If it wasn't for internet, most Turks would stay ignorant of the military
power abuse in the Southeast, the way a regular US citizen didn't hear about
Guantanamo Bay. So what is your point? Should Turkey degenerate more or should
Turkey try to improve? If Turkey cannot improve, the few in power will abuse
it, and this time even more people will suffer.

Orwellian control of the internet will not make power abuse go away, it will
increase it.

------
joyofdata
[http://www.reddit.com/r/conspiracy/comments/1fwj66/u161719_t...](http://www.reddit.com/r/conspiracy/comments/1fwj66/u161719_tells_us_all_why_surveillance_is_not_ok/)

This link has been just recently discussed here on HN and it seems like this
will be the future of Turkey.

Exercise A:
Answer these questions about the thread on internet control in Turkey:
(i) What does the first commenter say a regular US citizen didn't hear about?
(ii) What does the thread say Orwellian control of the internet will do to power abuse?
(iii) Where does the second commenter say the linked page was recently discussed?
Exercise B: Reproduce the thread on internet control in Turkey from "If it wasn't" up to and including "people will suffer.".
Exercise C: Resume the thread on internet control in Turkey, continuing on from the point where it stops.

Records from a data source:
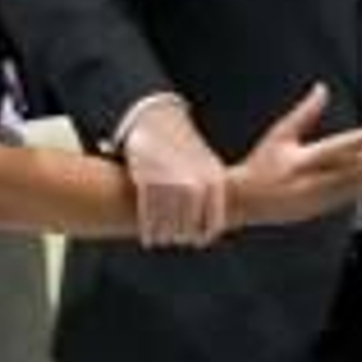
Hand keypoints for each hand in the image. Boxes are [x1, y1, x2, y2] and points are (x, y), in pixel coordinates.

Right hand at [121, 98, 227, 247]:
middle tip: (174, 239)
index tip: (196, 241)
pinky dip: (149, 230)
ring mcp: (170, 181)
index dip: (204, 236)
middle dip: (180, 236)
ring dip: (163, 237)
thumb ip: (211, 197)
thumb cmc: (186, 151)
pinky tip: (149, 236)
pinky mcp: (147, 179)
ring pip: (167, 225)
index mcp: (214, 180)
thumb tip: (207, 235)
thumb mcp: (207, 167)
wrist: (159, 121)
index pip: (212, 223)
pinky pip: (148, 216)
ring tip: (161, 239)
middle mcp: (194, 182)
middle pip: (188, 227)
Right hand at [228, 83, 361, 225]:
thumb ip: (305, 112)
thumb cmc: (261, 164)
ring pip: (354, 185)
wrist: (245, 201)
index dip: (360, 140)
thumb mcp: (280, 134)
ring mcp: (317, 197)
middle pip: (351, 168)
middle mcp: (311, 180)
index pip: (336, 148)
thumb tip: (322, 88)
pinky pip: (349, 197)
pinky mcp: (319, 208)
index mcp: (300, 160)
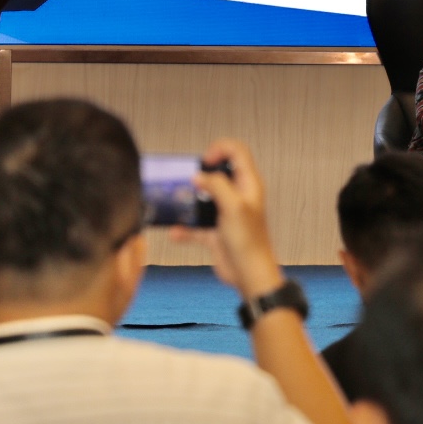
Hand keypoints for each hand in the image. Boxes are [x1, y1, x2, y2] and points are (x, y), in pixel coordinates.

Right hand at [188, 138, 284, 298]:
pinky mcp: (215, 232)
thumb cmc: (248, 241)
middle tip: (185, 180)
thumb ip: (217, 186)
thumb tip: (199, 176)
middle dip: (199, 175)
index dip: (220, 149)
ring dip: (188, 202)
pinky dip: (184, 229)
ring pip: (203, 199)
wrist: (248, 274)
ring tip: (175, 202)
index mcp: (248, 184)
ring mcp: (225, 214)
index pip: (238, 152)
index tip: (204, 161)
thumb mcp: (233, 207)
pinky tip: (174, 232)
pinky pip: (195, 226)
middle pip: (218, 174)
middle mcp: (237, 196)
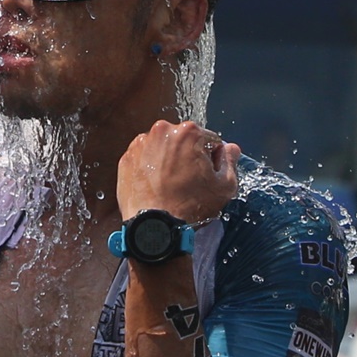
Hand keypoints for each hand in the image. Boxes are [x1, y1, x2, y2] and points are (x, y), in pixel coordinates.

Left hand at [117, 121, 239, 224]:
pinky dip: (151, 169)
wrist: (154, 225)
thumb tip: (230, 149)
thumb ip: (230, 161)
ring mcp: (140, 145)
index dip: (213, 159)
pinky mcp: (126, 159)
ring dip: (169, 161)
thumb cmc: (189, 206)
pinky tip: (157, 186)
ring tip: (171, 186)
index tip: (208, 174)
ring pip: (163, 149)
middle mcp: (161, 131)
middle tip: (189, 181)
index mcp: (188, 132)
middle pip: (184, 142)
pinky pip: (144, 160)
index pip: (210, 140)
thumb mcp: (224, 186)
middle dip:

...

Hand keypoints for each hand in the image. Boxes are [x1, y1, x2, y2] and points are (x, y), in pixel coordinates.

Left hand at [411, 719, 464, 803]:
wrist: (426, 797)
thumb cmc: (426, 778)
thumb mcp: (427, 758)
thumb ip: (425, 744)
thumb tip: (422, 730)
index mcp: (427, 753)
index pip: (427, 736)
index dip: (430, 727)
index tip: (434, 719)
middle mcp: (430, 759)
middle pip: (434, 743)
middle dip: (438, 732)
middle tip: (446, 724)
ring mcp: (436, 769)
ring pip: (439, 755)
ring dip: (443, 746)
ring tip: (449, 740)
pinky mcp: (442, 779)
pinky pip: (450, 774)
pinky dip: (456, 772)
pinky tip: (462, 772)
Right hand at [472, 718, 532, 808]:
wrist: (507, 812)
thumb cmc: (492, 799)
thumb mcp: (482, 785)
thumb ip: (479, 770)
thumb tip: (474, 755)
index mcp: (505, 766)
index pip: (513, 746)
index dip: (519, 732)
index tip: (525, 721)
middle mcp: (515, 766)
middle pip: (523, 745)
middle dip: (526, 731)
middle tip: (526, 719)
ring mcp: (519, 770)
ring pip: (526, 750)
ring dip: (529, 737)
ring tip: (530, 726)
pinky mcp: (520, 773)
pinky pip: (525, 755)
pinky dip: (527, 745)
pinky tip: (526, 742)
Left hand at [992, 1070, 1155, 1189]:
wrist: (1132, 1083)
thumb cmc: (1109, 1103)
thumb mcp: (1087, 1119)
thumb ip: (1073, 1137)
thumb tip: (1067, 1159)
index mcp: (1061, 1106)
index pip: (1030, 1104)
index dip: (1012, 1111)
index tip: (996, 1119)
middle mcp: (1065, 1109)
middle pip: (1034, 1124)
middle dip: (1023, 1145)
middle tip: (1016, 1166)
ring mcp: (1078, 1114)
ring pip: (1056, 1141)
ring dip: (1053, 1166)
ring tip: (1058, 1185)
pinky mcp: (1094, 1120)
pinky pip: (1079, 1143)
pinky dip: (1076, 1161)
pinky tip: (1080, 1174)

Answer space A:
(i) Guantanamo Bay.
(ii) It will increase it.
(iii) On HN.

Answer space B:
If it wasn't for internet, most Turks would stay ignorant of the military
power abuse in the Southeast, the way a regular US citizen didn't hear about
Guantanamo Bay. So what is your point? Should Turkey degenerate more or should
Turkey try to improve? If Turkey cannot improve, the few in power will abuse
it, and this time even more people will suffer.

Answer space C:
Turkey never was a hotbed of freedom and justice - but when injustice is made
legal by law, then the shit is about to hit the fan soon.

Option if you have friends in Turkey like me - set up a VPN?

------
f4stjack
The best analogy I can come up with is proverbial ostrich hiding his head when
threatened. Long story short, the ostrich doesn't survive then again this is a
myth purported by Pliny. But this does not hide the fact that this act is
parallel to that.

------
muloka
Curious if this will affect Put.io as they are based out of Istanbul.